The Agreement may be terminated by the mutual consent of Stonegate and Seller. In addition, subject to the conditions specified in the Agreement, the Agreement may be terminated for uncured breaches of representations and warranties, the initiation or threat of any action or proceeding against one or more of the parties to enjoin, restrain or prohibit the transactions contemplated by the Agreement, if the closing has not occurred by December 31, 2013, or if the required regulatory approvals have not been received or, if received, are unduly burdensome to Stonegate.

The foregoing description of the Agreement is not complete and is qualified in its entirety by reference to the full text of the Agreement.

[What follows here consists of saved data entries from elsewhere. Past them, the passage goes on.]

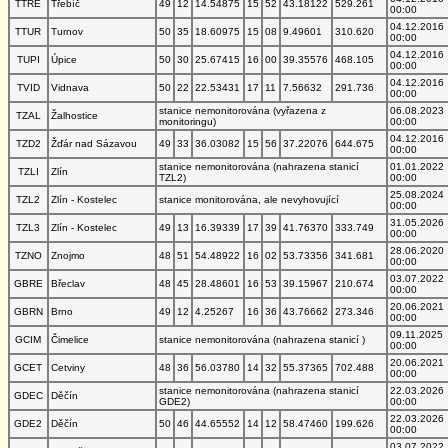
TTRE
Třebíč
49
12
14.54875
15
52
43.18122
529.261
00:00
04.12.2016
TTUR
Turnov
50
35
18.60975
15
08
9.49601
310.620
00:00
04.12.2016
TUPI
Úpice
50
30
25.67415
16
00
39.35576
468.105
00:00
04.12.2016
TVID
Vidnava
50
22
22.53431
17
11
7.56632
291.736
00:00
stanice nemonitorována (vyřazena z
06.08.2023
TZAL
Žalhostice
monitoringu)
00:00
04.12.2016
TZD2
Žďár nad Sázavou
49
33
36.03082
15
56
37.22076
644.675
00:00
stanice nemonitorována (nahrazena stanicí
01.01.2022
TZLI
Zlín
TZL2)
00:00
25.08.2024
TZL2
Zlín - Kostelec
stanice monitorována, ale nevyhovující
00:00
31.05.2026
TZL3
Zlín - Kostelec
49
13
16.39339
17
39
41.76370
333.749
00:00
28.06.2020
TZNO
Znojmo
48
51
54.48922
16
02
53.73356
341.681
00:00
03.07.2022
GBRE
Břeclav
48
45
28.48601
16
53
39.15967
210.674
00:00
20.06.2021
GBRN
Brno
49
12
4.25267
16
36
43.76662
273.346
00:00
09.11.2025
GCIM
Čimelice
stanice nemonitorována (nahrazena stanicí )
00:00
20.06.2021
GCET
Cetviny
48
36
56.03780
14
32
55.37365
702.488
00:00
stanice nemonitorována (nahrazena stanicí
22.03.2026
GDEC
Děčín
GDE2)
00:00
22.03.2026
GDE2
Děčín
50
46
44.65552
14
12
58.47460
199.626
00:00
03.07.2022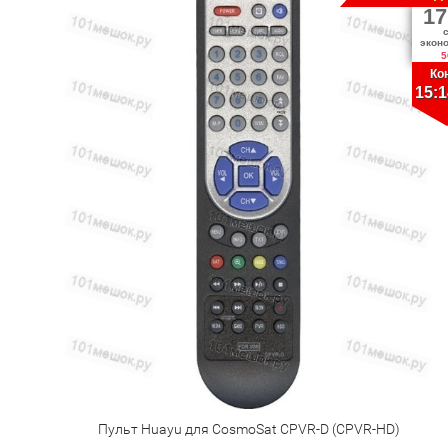
17
экон
5
Ко
15:1
Пульт Huayu для CosmoSat CPVR-D (CPVR-HD)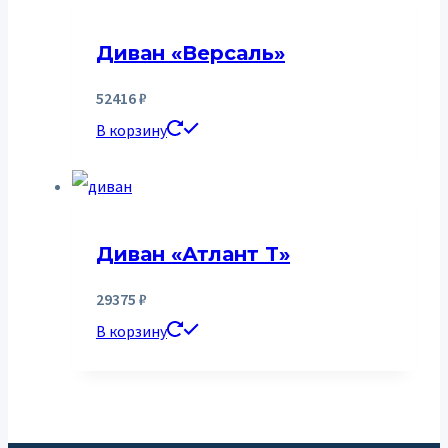
Диван «Версаль»
52416
₽
В корзину
Диван «Атлант T»
29375
₽
В корзину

Cautionary Statement Regarding Representations and Warranties

The representations, warranties and covenants contained in the Agreement were made only for purposes of the Agreement and as of specific dates, were solely for the benefit of the parties to the Agreement, and are subject to limitations agreed upon by the contracting parties, including being qualified by confidential disclosures exchanged between the parties in connection with the execution of the Agreement. The representations and warranties may have been made for the purposes of allocating contractual risk between the parties to the Agreement instead of establishing these matters as facts, and may be subject to standards of materiality applicable to the contracting parties that differ from those applicable to investors. Investors are not third-party beneficiaries under the Agreement and should not rely on the representations, warranties and covenants or any descriptions thereof as characterizations of the actual state of facts or condition of Stonegate, or any of its subsidiaries or affiliates. Moreover, information concerning the subject matter of the representations and warranties may change after the date of the Agreement, which subsequent information may or may not be fully reflected in Stonegate’s public disclosures.

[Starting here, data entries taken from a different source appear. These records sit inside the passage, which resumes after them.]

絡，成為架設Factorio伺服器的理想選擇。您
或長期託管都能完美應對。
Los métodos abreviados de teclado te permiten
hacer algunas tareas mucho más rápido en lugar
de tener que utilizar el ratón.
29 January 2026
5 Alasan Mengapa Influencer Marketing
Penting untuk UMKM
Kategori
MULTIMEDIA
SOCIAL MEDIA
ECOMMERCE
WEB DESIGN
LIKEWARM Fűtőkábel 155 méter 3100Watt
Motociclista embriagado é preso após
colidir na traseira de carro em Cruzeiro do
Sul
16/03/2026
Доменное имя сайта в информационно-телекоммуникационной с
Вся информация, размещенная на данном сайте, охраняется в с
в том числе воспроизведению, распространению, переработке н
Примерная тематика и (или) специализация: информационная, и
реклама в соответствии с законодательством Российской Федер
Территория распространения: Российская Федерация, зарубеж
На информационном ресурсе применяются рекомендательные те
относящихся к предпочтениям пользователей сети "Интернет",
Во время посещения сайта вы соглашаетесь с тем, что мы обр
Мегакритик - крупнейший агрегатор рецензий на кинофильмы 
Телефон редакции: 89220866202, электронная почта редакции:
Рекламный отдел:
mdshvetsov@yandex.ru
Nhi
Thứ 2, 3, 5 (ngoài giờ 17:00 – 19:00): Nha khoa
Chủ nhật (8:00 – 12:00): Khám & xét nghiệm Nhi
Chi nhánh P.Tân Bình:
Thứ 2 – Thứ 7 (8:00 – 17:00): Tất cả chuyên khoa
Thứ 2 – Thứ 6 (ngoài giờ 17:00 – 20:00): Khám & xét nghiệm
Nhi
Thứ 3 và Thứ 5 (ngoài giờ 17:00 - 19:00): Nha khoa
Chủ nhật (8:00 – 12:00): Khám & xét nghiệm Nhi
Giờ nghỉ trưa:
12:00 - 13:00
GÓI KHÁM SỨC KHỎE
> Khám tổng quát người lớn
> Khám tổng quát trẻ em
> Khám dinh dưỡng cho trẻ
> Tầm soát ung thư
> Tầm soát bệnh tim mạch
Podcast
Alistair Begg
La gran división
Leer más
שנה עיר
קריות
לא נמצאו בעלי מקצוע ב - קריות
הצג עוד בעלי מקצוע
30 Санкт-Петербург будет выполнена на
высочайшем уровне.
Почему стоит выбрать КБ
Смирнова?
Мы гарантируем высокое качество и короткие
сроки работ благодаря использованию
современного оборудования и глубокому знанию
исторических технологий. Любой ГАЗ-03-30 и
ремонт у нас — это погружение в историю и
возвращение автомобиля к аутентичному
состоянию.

Item 9.01 Financial Statements and Exhibits

(d) Exhibits

 

Exhibit No.

  

Description

2.1    Stock Purchase Agreement, dated as of November 13, 2013, by and among Stonegate Mortgage Corporation, Crossline Capital, Inc. and Timothy R. Elkins


SIGNATURES

Pursuant to the requirements of the Securities Exchange Act of 1934, as amended, the registrant has duly caused this report to be signed on its behalf by the undersigned, hereunto duly authorized.

 

   

STONEGATE MORTGAGE CORPORATION

(Registrant)

Date: November 19, 2013     By:   /s/ John Macke
      John Macke
      Chief Financial Officer
      (On behalf of the Registrant and as its principal financial officer)

 


EXHIBIT INDEX

 

Exhibit No.

  

Description

2.1    Stock Purchase Agreement, dated as of November 13, 2013, by and among Stonegate Mortgage Corporation, Crossline Capital, Inc. and Timothy R. Elkins*

 

* Schedules and exhibits omitted pursuant to Item 601(b)(2) of Regulation S-K. Stonegate agrees to furnish supplementally a copy of any omitted schedule or exhibit to the Securities and Exchange Commission upon request.